When Stephen King wrote the novel Doctor Sleep in 2013, he did a few very key things. He wanted to make sure it stood alone as a scary and effective story of trauma and recovery; he wanted to do justice to the legacy of one of his seminal novels, 1977’s The Shining; and perhaps most importantly, he wanted to make sure Doctor Sleep was a sequel to his version of The Shining. As in, not Stanley Kubrick’s. That’s why Mike Flanagan’s adaptation of Doctor Sleep, hitting theaters in November is all the more astounding. Flanagan aimed to adapt King’s novel, and be a sequel to Kubrick’s film. The trailer sure looks like he does it.

The task is nigh herculean; stuff happens in the movie The Shining that doesn’t happen in the book and therefore wasn’t written into Doctor Sleep. But the movie would need to have that. It’s all very confusing. At a trailer premiere event for the new film, writer-director Flanagan and producer Trevor Macy told a group of journalists—including yours truly—what on Earth is going on.

How DOCTOR SLEEP Brought King and Kubrick Together_1

“Yes, it is an adaptation of the novel Doctor Sleep,” explained Flanagan, “which is Stephen King’s sequel to his novel, The Shining. But this also exists very much in the same cinematic universe that Kubrick established in his adaptation of The Shining. And reconciling those three, at times very different, sources has been kind of the most challenging and thrilling part of this creatively for us.”
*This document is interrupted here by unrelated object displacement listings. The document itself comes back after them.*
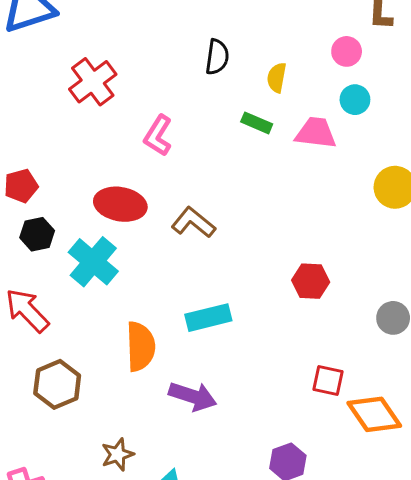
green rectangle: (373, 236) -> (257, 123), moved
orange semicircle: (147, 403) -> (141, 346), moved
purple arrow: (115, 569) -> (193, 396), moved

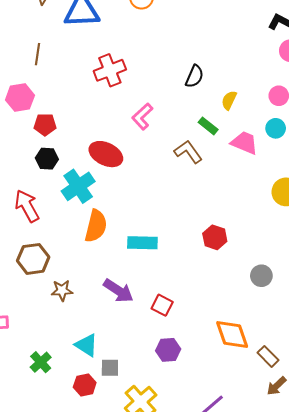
brown L-shape: (193, 222) -> (188, 152), moved
orange semicircle: (141, 346) -> (96, 226), moved
red square: (328, 380) -> (162, 305), moved
brown star: (117, 454) -> (62, 290), moved

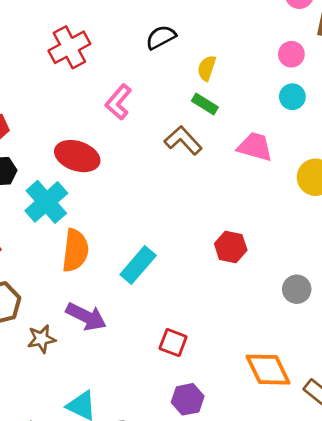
black semicircle: (194, 76) -> (161, 37), moved, turned -135
yellow semicircle: (229, 100) -> (207, 68), moved
pink trapezoid: (244, 143) -> (255, 147), moved
cyan rectangle: (142, 243) -> (138, 265), turned -44
purple arrow: (118, 291) -> (86, 317), moved

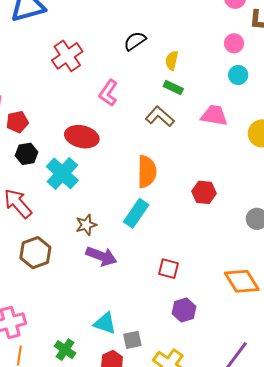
orange semicircle: (75, 250) -> (147, 172), moved
brown star: (41, 339) -> (86, 225), moved

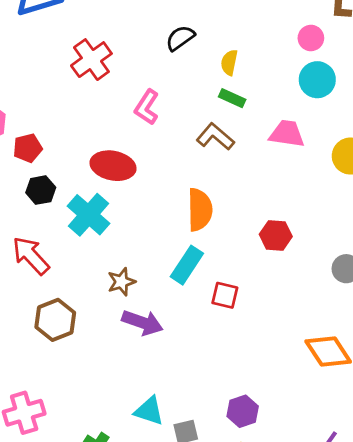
cyan circle: (238, 75) -> (317, 80), size x1.4
red square: (169, 269) -> (225, 295), moved
purple hexagon: (184, 310) -> (243, 411), moved

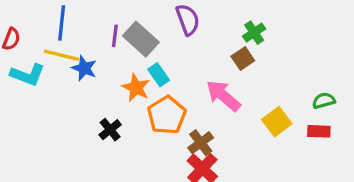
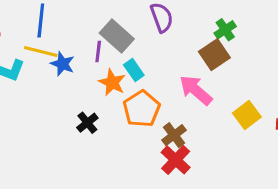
purple line: (115, 36) -> (98, 51), moved
brown square: (243, 58) -> (214, 55), size x1.4

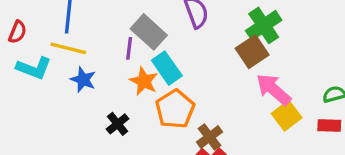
green cross: (225, 30) -> (264, 25), size x1.5
blue star: (63, 64) -> (83, 80), moved
cyan rectangle: (134, 70) -> (167, 68), size x1.4
pink arrow: (196, 90) -> (273, 89), moved

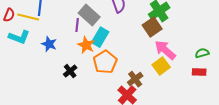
yellow line: (68, 48) -> (28, 17), moved
cyan rectangle: (167, 68) -> (100, 37), turned 66
yellow square: (287, 116) -> (161, 66), moved
brown cross: (209, 137) -> (135, 79), moved

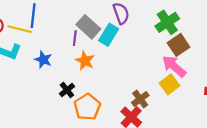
brown square: (152, 27) -> (179, 45), moved
cyan rectangle: (100, 37) -> (109, 35), moved
orange pentagon: (105, 62) -> (87, 107), moved

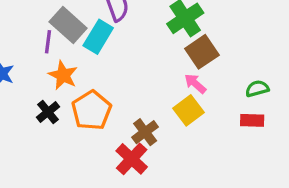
pink arrow: (174, 66) -> (195, 84), size x0.6
black cross: (67, 90) -> (48, 112), moved
orange pentagon: (87, 107) -> (92, 110), moved

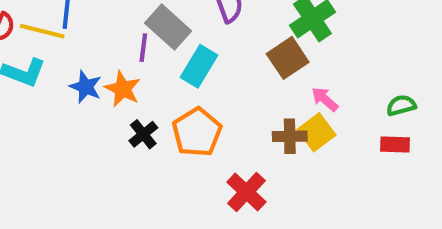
cyan rectangle: (98, 37) -> (199, 66), moved
brown square: (202, 52) -> (288, 58), moved
orange star: (63, 75) -> (123, 89), moved
brown cross: (145, 132) -> (290, 136), moved, turned 36

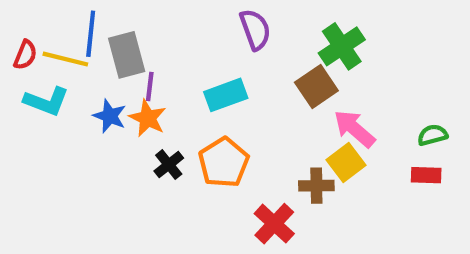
gray rectangle: (168, 27) -> (127, 55), moved, turned 33
purple line: (143, 48) -> (150, 86), moved
cyan rectangle: (199, 66) -> (226, 95), turned 39
pink arrow: (325, 99) -> (354, 129), size x1.5
brown cross: (290, 136) -> (316, 186), moved

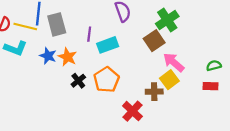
purple line: (150, 86) -> (89, 34), moved

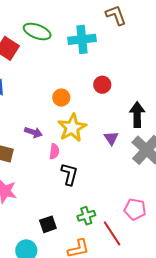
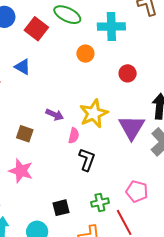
orange circle: (61, 98) -> (85, 54), moved
purple triangle: (111, 138) -> (132, 127), size x1.8
pink pentagon: (135, 209) -> (137, 191), moved

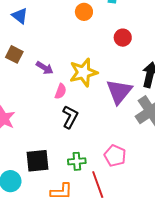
brown square: (25, 134) -> (14, 54), moved
black square: (61, 208) -> (38, 161), size x1.4

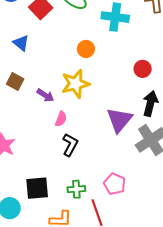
orange circle: (84, 12) -> (86, 49), moved
red circle: (123, 38) -> (143, 69), moved
yellow star: (83, 72) -> (75, 84), moved

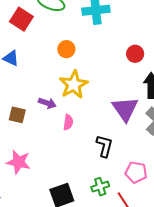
orange circle: (86, 49) -> (66, 49), moved
brown square: (15, 82) -> (17, 115), moved
black L-shape: (70, 145) -> (104, 146), moved

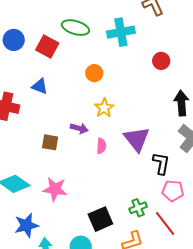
red circle: (135, 54) -> (161, 61), moved
yellow star: (74, 85) -> (104, 108), size x0.7
purple triangle: (125, 109) -> (137, 139), moved
black L-shape: (104, 146) -> (161, 163), moved

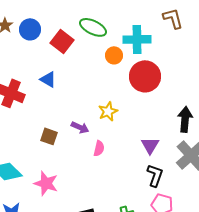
red circle: (161, 61) -> (145, 76), moved, size x1.8
orange circle: (94, 73) -> (114, 55), moved
purple triangle: (137, 139) -> (150, 145), moved, size x0.7

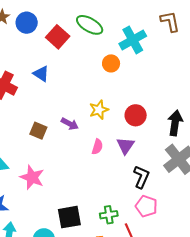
cyan cross: (137, 39) -> (133, 40), turned -32
orange circle: (114, 55) -> (111, 63), moved
red circle: (145, 76) -> (136, 115), moved, size x0.7
purple triangle: (150, 145) -> (125, 146), moved
pink semicircle: (99, 148) -> (97, 147), moved

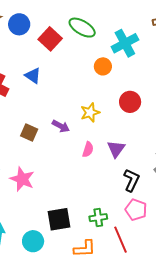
red circle: (136, 115) -> (130, 102), moved

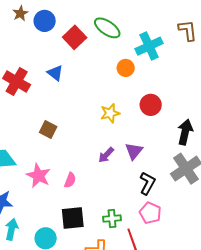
purple arrow: (61, 126) -> (106, 155), moved, turned 102
pink semicircle: (88, 149) -> (70, 180), moved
“First and foremost,” Macy joined, “the movie’s kind of its own thing. And has been embraced by the Kubrick estate and by King as such. But in a very real sense, we’re standing on the shoulders of literary and cinematic giants.”

Flanagan has already successfully adapted a King novel: the “unfilmable” Gerald’s Game, which Macy also produced; it’s one of the best King adaptations there is. So perhaps that gave them the benefit of the doubt with the author. But first they’d have to do it just right.

“When it came to trying to crack the adaptation,” Flanagan said, “I went back to the book [Doctor Sleep] first. And the big conversation that we had to have was about whether or not we could still do a faithful adaptation of the novel as King had laid it out, while inhabiting the universe that Kubrick had created. That was a conversation that we had to have with Stephen King to kick the whole thing off. And if that conversation hadn’t gone the way it went, we wouldn’t have done the film.”

I don’t think I can fully express just how much Stephen King hated the Stanley Kubrick adaptation of the film. Infamously, King thought it completely missed the point.

“Stephen King’s opinions about the Kubrick adaptation are famous and complicated,” Flanagan continued. “And complicated to the point that, if you’ve read [Doctor Sleep], you know that he actively and intentionally ignored kind of everything that Kubrick had changed about his novel and kind of defiantly said, ‘You know, nope, this exists completely outside of the Kubrick universe.'”

So for King to be okay with this new adaptation using Kubrick’s designs is truly remarkable. “We had to go to King and explain how certain characters who are alive in the novel, The Shining, and were not alive by the end of the film, how to deal with that.” Luckily for Flanagan, “our pitches to Stephen went over surprisingly well. And we came out of the conversation with not only his blessing to do what we ended up doing, but his encouragement.”

The filmmakers later said the two most nerve-wracking moments in their career were sending the initial draft of the script to King for approval and sending a finished cut of the film to King and the Kubrick estate. Both came back with positive endorsements. “That was always the hope going in,” the director shared with an enormous, beaming smile. “If there was some universe in which Stephen King and the Stanley Kubrick estate could both love this movie, that is the dream.”

And really, what bigger vote of confidence could anyone need?

Doctor Sleep comes to theaters on November 8.